Tuesday, September 6| Skip the elliptical, fitness fanatics, and pick up a joint instead. A study released this week revealed those who smoke weed are less likely to be obese. Less work, more munchies and life is good.
On a more serious note, Gov. Cuomo announced that NY state’s official 9/11 flag will be raised in Albany and at the World Trade Center site marking the ten year anniversary of the tragedy this Sunday.
Wednesday, September 7| As we mentioned earlier, Netflix is cracking down on families that share accounts. Annoying pop-ups limiting instant streaming have become the bane of broke college students’ existence. Those accustomed to freeloading off their parents’ accounts, we feel your pain.

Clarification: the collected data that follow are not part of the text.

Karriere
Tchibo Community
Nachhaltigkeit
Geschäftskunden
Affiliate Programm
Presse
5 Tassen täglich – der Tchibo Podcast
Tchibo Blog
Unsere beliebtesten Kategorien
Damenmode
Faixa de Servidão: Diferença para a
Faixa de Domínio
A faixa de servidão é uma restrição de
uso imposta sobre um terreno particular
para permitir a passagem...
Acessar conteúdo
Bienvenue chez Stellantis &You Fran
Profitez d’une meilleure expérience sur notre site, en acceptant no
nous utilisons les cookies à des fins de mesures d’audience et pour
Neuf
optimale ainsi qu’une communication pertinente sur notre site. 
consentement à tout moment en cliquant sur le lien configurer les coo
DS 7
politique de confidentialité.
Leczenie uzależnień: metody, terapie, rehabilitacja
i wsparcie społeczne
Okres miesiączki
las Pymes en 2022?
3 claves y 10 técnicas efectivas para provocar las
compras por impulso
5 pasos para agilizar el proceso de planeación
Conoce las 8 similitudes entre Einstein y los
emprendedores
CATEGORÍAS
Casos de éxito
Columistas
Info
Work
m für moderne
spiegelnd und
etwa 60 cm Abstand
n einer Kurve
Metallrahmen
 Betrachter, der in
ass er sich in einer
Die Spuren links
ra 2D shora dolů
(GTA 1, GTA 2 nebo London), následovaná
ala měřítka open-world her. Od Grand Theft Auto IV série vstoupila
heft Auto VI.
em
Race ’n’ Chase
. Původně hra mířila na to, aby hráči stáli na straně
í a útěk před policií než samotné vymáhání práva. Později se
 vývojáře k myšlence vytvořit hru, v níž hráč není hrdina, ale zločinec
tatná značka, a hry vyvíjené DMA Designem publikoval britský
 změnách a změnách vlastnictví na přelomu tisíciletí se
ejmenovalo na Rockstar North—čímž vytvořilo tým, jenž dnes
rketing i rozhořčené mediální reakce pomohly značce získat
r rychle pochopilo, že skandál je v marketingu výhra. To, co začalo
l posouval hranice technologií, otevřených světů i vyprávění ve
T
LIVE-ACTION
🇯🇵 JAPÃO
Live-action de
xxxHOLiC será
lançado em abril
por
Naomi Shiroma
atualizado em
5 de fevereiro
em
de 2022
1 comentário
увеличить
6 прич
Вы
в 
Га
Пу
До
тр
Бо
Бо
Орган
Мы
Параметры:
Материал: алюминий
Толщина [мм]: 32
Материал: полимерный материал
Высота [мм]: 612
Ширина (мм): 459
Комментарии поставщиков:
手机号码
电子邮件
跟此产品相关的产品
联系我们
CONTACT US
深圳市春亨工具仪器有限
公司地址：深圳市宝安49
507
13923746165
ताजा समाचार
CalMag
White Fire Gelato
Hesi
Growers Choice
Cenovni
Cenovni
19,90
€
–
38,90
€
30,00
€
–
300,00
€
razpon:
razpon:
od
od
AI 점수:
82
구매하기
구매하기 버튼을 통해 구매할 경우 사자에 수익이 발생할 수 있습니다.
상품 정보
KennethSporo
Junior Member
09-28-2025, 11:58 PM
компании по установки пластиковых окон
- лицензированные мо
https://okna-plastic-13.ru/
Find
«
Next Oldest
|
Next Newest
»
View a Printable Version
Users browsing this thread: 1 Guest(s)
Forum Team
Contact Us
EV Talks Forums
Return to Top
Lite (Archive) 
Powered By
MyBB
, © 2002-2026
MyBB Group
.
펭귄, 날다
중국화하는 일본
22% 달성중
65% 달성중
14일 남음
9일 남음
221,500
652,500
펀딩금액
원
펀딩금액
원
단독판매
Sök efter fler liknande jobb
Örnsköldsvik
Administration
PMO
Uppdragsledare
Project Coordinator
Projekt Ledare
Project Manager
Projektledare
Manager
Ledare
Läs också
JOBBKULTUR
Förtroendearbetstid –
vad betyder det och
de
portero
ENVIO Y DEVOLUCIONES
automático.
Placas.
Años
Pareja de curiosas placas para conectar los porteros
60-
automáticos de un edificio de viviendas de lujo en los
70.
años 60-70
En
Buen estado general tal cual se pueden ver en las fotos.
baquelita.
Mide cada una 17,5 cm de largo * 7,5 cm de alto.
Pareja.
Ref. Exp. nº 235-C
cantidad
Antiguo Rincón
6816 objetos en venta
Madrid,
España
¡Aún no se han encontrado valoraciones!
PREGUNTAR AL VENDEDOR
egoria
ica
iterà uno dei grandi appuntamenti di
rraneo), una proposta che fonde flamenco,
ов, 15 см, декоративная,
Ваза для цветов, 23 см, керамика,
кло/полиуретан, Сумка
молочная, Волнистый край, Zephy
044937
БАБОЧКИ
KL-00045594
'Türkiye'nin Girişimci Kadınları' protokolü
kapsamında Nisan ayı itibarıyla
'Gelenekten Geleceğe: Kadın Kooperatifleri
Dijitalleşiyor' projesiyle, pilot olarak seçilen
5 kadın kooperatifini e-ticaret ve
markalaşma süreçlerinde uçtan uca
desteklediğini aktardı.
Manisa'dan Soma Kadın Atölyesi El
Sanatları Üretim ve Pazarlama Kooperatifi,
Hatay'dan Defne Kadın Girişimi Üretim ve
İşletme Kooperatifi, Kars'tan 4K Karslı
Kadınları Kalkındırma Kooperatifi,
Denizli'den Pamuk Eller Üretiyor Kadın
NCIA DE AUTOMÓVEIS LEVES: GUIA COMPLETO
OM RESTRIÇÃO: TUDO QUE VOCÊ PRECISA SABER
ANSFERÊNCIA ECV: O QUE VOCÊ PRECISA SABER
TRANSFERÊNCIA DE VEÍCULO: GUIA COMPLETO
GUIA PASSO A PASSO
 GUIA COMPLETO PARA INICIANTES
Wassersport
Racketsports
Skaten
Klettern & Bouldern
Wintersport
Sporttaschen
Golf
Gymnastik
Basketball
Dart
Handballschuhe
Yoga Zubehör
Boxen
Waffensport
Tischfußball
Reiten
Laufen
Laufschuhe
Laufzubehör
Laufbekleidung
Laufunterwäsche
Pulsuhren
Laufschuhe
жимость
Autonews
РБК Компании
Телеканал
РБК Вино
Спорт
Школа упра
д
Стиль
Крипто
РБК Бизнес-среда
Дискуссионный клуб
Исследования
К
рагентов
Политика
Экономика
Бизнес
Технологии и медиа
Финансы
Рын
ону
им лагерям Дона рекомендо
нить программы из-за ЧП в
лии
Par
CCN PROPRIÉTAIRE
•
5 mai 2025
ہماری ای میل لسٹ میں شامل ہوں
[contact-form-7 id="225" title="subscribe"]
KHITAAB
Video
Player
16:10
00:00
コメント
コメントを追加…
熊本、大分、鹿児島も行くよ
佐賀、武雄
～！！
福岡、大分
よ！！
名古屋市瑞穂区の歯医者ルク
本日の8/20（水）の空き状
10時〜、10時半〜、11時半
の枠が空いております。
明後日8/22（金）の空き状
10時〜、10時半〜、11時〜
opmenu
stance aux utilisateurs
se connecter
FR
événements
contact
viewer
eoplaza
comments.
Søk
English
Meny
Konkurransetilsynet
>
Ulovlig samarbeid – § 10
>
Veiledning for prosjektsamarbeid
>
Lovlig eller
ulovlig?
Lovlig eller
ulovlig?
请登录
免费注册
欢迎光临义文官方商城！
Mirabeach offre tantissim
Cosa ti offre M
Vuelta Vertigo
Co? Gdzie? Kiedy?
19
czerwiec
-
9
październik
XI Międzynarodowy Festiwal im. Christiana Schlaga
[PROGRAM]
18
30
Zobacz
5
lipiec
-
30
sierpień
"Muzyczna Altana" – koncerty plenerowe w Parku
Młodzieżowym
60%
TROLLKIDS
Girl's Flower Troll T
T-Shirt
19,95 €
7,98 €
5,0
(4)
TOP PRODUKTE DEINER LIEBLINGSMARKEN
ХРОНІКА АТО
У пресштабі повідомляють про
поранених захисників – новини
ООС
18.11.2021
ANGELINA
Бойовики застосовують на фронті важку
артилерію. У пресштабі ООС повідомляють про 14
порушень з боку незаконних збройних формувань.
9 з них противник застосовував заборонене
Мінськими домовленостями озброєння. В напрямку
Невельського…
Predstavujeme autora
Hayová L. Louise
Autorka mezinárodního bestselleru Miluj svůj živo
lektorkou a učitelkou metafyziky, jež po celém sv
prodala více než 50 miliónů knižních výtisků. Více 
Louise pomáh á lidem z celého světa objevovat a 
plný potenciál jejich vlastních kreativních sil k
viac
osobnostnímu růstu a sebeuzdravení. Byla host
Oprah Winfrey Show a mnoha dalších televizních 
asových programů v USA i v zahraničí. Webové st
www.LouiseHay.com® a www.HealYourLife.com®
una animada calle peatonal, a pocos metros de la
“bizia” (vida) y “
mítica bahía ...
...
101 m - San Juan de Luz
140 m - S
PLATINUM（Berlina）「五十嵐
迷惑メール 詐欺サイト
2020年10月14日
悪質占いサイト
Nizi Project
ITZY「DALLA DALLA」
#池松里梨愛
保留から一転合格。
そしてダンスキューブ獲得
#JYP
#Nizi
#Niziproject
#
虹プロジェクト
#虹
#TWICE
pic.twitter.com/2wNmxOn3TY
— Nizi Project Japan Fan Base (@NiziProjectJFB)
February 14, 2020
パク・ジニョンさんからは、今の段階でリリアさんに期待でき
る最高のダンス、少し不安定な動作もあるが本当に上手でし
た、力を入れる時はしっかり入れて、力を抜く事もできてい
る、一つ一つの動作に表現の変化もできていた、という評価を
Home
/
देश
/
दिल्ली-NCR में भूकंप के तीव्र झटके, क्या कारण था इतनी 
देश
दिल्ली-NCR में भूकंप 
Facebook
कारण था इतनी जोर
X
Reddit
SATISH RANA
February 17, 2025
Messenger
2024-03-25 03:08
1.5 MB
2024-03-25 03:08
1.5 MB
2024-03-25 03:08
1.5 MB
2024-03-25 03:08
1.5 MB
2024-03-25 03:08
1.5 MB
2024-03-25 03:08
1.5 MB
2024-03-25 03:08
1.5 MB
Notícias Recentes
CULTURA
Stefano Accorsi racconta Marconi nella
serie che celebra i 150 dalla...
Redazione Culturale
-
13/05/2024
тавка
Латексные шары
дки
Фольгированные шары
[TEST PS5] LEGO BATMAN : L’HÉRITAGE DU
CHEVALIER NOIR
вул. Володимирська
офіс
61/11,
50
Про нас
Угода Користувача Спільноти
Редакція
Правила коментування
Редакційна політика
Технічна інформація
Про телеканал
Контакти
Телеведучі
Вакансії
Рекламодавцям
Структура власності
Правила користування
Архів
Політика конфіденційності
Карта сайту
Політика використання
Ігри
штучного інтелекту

After years of having to always remember to bring flip-flops to the airport, officials released information this week saying that airport screening will change, and our shoes can stay on.
Thursday, September 8| Here is one more reason to love SU: A school in Missouri has started to drug test its entire student body preparing them for a “drug-free workplace.”
Ben & Jerry’s pushes the limit with flavors like Karma Sutra and Half Baked, but this time they have gone too far. The ice cream company released their newest flavor, Schweddy Balls, named after a SNL skit and is made of vanilla ice cream, rum, fudge-covered rum balls, and milk-chocolate malt balls.